Life360 is a free, real-time location-sharing app for iPhone or Android that provides a simple and reliable way to know where my daughters are, always, because it uses GPS tracking on their phones! The free version allows users to create a group of users called a “circle” (each user must have a supported device and opt-in) which then shares location information and checks users in to pre-selected locations, such as home or school. Pay versions of the App provide additional features like Crash Detection and Roadside Assistance. All service plans include a safety feature called a Help Alert which sends a notification to all circle members letting them know where you are and that you need help with one tap (click here for a complete plan and service breakdown).
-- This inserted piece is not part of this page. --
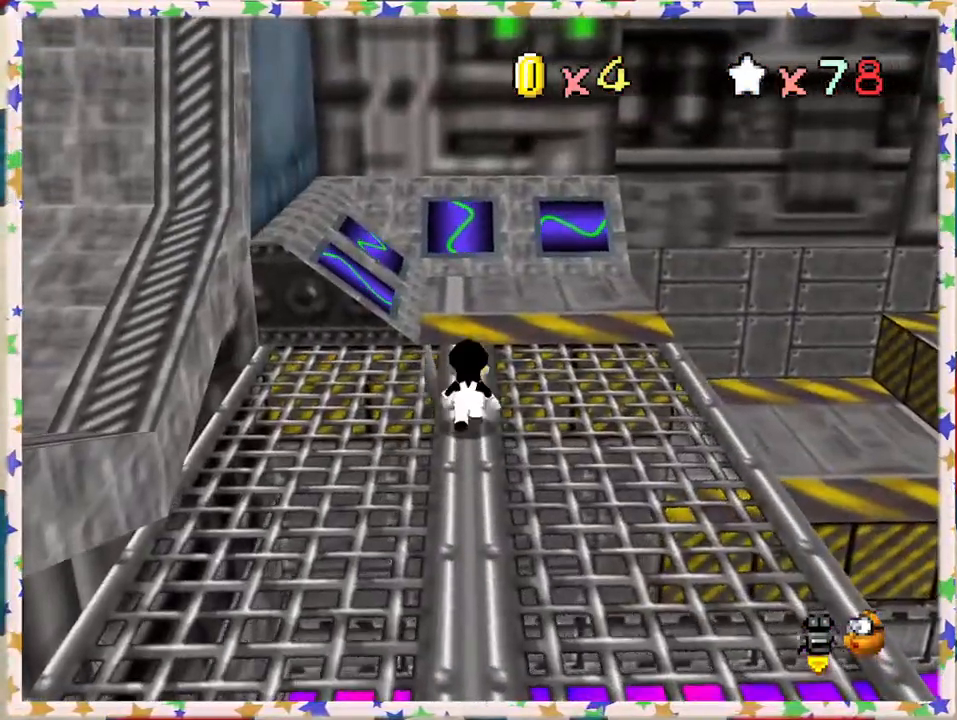
{"buttons": [], "left_stick": "up-left", "events": [[333, "C_LEFT", "down"], [450, "C_LEFT", "up"], [467, "left_stick", "up-left"]]}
To set it up you just need to download the app, turn on wi-fi and enable location services in your phone’s settings. You then create a profile for yourself and your circle of participating members. Once you are set up you can select two locations (unlimited locations on paid versions) to which members of your circle will automatically “check-in” upon arrival.
One tip which I learned during the early stages of implementation is that life360 is not foolproof. My circle had arrived at Kennywood, eaten lunch and gone our separate ways when one of my daughters realized she could disable location services. This allowed her to appear to be riding the Steel Phantom for two hours (her location when she paused location services), when in reality she was at the other end of the park having ice cream with a boy. And yes, the location tracking is accurate enough to identify which ride she was on. But for the app to work, location services must remain on, so trust is required. To that end, there are selling points for your kids, beyond contributing to their own safety. For example, there is no longer a need to call mom to discreetly find out when she will be home to avoid the panic clean-up right before she walks in the door. They can just check the app to see if she checked out of work (physically) or where she is along her trip home.
Bonus points: No one can say that they didn’t see a text or in-app chat message because their phone was dead – the app shows the battery life of everyone’s device!
Now comes the real beauty – we have a new driver in our house, so I opted for the top tier version of the app, Driver Protect, which is fabulous. I get weekly driver reports of how many miles my daughter drove, what her top speed was and how many drives she took. Don’t try and fool me with your lead-foot, multiple trips to Starbucks, hard breaking, rapid acceleration and phone usage because you don’t stand a chance – the app doesn’t lie.
There’s only one downfall, mom can’t take a day off and hang with her girlfriends or take a trip to the spa in peace because it’s a two-way street. Unless of course we…. “disable location services.”